La obra literaria apócrifa más famosa de la historia es el Quijote de Avellaneda. Fue publicada en 1614 tras el éxito de la primera
parte del Quijote (1605), y resultó para
Cervantes una especie de acicate: cuando supo que alguien, un tipo que usó el seudónimo
Alonso Fernández de Avellaneda, le había madrugado al publicar la segunda parte
del caballero andante, no tuvo más remedio que terminar pronto la verdadera continuación,
la escrita por el propio Cervantes.
Traigo esta breve historia a cuento para señalar que la fama
de un libro o de un autor han motivado desde hace mucho la creación de
imitaciones baratas. Lo que perpetró el tal Fernández de Avellaneda fue el robo
del personaje, un recurso tan descarado que en la mismísima segunda parte del Quijote-libro el Quijote-personaje dice
a Sancho que lo han plagiado en otro libro, y que la historia verdadera es la
que el lector va leyendo. Un enredo.
En los tiempos que corren, atestados de mensajes cuyo origen
desconocemos, es casi diario el contacto de nuestros ojos con adefesios cincelados
por inciertas plumas. Supongo que quienes redactan eso lo hacen por juego, para
burlar a los muchos potenciales lectores que encuentren en el camino. Si no
fuera así, si en realidad creyeran que se trata de obras dignas, ¿qué razón
habría para no firmarlas con sus nombres reales?

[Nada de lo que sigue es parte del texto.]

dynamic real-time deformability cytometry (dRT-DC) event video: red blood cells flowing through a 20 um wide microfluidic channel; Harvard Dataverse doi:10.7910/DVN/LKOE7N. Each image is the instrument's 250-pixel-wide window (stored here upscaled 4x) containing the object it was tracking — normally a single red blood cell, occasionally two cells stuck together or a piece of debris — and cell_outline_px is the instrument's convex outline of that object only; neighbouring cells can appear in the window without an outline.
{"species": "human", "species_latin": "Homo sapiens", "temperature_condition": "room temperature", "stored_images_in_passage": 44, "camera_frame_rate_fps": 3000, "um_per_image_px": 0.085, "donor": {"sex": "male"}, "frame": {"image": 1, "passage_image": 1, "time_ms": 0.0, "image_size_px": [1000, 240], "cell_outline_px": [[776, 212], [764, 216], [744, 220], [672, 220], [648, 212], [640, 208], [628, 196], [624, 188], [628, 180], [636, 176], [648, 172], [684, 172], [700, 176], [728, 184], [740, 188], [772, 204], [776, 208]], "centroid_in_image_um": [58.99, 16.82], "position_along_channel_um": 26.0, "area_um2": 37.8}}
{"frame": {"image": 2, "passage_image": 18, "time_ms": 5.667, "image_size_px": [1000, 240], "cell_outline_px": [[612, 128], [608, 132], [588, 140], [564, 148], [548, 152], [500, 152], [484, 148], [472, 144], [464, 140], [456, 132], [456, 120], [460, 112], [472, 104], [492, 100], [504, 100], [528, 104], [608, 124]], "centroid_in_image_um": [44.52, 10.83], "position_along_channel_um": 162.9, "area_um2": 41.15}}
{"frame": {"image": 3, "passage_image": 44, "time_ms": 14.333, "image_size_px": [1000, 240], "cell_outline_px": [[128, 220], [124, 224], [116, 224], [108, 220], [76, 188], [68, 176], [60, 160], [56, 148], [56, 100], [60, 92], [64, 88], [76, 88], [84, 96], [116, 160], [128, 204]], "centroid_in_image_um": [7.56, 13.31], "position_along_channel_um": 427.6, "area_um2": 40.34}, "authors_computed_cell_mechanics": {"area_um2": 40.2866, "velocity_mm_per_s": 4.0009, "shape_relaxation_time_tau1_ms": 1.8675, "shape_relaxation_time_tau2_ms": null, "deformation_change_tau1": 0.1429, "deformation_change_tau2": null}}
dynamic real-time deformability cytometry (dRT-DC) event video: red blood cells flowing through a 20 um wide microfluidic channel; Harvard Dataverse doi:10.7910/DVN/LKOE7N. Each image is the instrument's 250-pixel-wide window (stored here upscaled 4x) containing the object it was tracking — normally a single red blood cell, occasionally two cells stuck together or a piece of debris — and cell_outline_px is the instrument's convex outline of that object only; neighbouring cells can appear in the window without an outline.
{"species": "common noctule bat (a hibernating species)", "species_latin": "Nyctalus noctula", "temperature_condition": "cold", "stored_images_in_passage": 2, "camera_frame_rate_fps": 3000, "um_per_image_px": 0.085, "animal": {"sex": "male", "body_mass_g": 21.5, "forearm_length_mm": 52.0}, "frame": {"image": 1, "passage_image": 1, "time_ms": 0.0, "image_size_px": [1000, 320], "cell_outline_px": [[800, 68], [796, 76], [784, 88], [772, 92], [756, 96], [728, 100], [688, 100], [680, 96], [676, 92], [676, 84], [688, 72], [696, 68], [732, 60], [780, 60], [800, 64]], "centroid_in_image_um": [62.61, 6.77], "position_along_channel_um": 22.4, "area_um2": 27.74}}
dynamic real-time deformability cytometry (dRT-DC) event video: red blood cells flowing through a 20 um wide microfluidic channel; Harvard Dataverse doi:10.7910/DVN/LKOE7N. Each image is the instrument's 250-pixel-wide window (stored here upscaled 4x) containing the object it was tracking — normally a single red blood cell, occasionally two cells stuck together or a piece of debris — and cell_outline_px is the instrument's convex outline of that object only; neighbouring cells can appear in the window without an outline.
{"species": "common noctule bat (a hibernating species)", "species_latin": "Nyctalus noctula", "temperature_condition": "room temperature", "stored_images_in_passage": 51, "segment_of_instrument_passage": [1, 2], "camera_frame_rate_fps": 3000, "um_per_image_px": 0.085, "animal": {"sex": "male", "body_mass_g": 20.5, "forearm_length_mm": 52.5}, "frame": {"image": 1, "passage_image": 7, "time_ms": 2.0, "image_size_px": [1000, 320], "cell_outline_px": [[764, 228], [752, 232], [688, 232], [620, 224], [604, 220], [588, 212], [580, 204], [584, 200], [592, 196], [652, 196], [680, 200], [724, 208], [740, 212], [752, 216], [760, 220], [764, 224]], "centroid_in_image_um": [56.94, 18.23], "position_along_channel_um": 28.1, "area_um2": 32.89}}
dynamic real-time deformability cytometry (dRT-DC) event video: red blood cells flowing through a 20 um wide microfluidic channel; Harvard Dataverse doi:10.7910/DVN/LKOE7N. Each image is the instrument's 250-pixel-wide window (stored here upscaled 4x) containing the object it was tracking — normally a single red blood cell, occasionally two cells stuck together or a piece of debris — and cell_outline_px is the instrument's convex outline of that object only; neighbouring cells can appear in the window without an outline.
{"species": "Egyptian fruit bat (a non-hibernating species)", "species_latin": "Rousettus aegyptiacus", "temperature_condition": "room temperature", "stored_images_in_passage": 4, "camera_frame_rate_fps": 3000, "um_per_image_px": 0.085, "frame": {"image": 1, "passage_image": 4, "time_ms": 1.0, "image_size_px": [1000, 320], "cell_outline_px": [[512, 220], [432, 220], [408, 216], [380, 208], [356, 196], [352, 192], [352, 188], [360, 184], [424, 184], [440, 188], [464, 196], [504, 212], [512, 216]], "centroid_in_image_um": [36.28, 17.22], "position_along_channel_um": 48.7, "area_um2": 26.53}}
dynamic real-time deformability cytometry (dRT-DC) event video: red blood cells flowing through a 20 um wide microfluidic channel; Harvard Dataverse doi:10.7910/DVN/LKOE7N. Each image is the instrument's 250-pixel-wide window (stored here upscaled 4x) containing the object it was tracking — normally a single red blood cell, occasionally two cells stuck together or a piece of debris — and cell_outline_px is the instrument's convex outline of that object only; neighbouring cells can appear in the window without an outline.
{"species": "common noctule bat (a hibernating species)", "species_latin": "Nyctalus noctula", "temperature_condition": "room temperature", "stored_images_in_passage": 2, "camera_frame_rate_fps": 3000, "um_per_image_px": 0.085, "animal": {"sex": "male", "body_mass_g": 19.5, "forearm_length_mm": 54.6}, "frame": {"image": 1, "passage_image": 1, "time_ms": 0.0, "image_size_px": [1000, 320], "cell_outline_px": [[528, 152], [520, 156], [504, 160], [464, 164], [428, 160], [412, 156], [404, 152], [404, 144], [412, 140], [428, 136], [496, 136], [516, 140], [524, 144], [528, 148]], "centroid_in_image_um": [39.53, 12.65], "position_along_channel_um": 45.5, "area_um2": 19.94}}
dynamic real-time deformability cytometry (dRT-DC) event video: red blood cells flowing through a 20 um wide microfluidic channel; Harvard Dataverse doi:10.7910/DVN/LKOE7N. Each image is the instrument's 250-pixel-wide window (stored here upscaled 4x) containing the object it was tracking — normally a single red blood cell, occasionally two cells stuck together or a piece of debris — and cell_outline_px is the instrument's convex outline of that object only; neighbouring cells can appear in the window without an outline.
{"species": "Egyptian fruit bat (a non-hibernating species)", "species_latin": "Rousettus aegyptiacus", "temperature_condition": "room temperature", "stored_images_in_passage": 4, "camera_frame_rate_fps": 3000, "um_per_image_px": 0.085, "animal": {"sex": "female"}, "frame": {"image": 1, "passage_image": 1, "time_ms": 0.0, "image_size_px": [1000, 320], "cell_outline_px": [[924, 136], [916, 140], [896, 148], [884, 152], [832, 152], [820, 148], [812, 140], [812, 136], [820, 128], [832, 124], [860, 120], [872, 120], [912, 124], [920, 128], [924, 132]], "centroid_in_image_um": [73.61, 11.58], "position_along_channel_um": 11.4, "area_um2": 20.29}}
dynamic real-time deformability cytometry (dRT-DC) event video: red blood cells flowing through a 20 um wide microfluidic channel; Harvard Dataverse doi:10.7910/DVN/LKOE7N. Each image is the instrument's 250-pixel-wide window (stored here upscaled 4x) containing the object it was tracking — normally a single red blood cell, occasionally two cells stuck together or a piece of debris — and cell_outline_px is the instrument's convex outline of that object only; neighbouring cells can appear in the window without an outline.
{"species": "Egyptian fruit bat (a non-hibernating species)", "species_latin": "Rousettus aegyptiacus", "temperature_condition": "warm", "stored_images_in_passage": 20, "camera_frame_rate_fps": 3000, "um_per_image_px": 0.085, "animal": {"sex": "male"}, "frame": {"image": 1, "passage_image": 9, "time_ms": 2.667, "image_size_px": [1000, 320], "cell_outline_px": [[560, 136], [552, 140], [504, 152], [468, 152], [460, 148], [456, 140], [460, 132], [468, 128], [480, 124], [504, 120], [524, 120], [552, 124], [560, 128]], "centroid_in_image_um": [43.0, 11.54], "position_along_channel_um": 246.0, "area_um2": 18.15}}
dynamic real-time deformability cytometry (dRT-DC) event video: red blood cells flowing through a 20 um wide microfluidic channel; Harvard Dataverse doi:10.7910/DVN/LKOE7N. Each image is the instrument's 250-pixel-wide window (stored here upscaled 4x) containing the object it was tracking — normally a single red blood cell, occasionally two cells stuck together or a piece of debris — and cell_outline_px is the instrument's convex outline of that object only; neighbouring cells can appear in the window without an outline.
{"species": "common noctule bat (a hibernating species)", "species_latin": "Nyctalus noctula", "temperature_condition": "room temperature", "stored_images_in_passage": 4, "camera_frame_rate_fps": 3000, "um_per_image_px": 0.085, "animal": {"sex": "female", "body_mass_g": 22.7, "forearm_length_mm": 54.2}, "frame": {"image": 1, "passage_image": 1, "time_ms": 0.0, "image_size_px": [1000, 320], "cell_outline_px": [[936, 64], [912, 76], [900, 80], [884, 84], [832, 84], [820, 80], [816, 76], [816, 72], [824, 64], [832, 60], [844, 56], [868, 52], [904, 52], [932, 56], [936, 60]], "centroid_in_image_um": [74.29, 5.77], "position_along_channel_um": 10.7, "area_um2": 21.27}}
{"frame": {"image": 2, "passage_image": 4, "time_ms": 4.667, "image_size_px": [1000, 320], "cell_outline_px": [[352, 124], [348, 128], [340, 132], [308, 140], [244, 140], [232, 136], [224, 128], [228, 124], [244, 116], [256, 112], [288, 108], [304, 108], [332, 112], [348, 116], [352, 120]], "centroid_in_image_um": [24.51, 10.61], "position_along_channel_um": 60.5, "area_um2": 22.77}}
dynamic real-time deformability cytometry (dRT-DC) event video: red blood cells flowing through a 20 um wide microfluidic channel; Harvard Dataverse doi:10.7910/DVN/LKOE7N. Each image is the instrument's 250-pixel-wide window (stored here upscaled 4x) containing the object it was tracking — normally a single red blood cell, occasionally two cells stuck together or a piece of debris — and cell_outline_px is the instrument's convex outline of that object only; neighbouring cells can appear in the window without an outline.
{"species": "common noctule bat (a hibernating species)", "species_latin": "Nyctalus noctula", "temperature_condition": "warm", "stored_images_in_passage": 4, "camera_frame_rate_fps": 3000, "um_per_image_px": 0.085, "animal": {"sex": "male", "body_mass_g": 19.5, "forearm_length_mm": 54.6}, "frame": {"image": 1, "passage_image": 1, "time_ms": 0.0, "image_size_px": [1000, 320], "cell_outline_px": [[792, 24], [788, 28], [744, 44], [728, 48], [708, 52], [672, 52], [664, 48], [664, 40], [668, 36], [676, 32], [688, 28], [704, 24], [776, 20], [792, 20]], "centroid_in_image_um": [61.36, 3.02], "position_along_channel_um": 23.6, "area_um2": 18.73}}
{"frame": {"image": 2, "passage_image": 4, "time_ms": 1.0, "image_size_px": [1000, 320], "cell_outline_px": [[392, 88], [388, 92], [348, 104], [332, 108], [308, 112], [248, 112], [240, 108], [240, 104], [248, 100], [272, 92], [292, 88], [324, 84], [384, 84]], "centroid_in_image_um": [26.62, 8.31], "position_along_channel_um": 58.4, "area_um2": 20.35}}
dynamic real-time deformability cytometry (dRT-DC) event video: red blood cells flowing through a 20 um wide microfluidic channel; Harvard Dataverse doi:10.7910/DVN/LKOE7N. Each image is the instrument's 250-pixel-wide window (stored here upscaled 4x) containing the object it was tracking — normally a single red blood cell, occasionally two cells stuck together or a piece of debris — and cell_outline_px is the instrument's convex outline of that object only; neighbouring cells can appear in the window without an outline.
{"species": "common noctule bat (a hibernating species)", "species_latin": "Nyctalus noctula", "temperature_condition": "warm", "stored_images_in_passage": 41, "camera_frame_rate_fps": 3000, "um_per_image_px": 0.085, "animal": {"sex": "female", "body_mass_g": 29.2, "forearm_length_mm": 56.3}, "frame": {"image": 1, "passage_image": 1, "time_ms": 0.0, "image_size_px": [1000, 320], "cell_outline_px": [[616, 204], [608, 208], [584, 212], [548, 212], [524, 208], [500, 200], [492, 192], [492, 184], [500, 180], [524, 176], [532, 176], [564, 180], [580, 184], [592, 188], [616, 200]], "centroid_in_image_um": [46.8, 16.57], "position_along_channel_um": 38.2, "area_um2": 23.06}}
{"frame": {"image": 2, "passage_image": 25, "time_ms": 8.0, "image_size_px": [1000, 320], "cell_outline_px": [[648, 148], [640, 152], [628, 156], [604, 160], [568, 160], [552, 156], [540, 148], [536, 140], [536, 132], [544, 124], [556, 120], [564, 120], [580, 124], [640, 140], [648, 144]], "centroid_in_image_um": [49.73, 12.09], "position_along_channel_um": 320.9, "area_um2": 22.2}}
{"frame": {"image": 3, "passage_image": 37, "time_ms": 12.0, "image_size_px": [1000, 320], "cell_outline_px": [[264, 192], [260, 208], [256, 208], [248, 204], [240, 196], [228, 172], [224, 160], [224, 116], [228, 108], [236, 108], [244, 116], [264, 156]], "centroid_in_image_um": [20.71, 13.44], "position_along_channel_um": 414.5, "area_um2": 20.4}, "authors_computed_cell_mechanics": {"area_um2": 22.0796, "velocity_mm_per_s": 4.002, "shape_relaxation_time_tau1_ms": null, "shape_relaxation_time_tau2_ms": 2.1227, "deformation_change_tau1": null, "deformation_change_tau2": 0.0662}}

Desde la llegada del anonimato multitudinario fomentado por
internet, cunden las falsas atribuciones, la industria
del apócrifo: alguien expele un texto melifluo y lo firma con el nombre de
un escritor famoso. En realidad esto sería inocuo si no fuera por un daño
colateral: muchos lectores creen que eso, si lo firma un consagrado, es
literatura, y entonces lo reenvía con altas dosis de ignorancia e impunidad. Ya
varias veces me he detenido en esto, y lo hago simplemente como mínimo dique
ante la avalancha de miel.
El más reciente que vi es, una vez más, del poeta “Gabriel
García Márquez”. Lo primero que debemos notar es que el verdadero Gabriel
García Márquez nunca fue poeta. El falso, sin embargo, nos deleita con unos
versos espesos de glucosa:
por la talla de su pecho,
por su cintura o por sus caderas,
te estás equivocando.
Si lo que más valoras en ellas son los rasgos de su cara
el color de sus ojos, la longitud de sus piernas
o como se le ve con minifalda
te sigues equivocando.
Una mujer es su actitud,
su forma de ser, la forma en que te trata y te mira,
su risa y sus silencios.
Una mujer es su inteligencia, su rebeldía
su entrega, su generosidad, su capacidad de hacer varias
cosas simultáneamente, sus manías.
Lo mejor de una mujer no es su envoltorio,
es lo que hay dentro:
Su humor, sus ocurrencias, su valentía, su forma de pensar...
Un hombre de verdad,
un hombre inteligente,
se enamora de lo que otros ni se imaginan.
Ese hombre puede ver lo que otros ni imaginan que exista
y eso, amigos, tiene un premio…
y se llama felicidad.
Este no desea ser un apunte didáctico, pero me he preguntado qué recomendar para que no caigamos en el embuste. Para los lectores mínimamente entendidos es una necedad explicar esto, aunque en las redes he notado que lectores supuestamente agudos difunden bodrios sin inmutarse, incluso con orgullo por compartirnos piezas literarias de mérito. En la del “GGM” entrecomillado destaca una total falta de ritmo poético (es prosa destazada), no hay imágenes o tropos que vayan más allá del lugar común, es meramente descriptiva, carece de un mínimo velo de misterio y, sobre todo, tiene un asqueroso tufo edificante, aleccionador, cursi. Su tema es lo de menos, pues el sentimiento que contiene no es inválido en tanto gesto humano, pero planteado así, como poema de afiche para oficina de los que venden en la alameda y atribuirlo a un escritor que ni siquiera hizo poesía, es un disparate que en lugar de difusión y elogio merece, mínimo, pena ajena.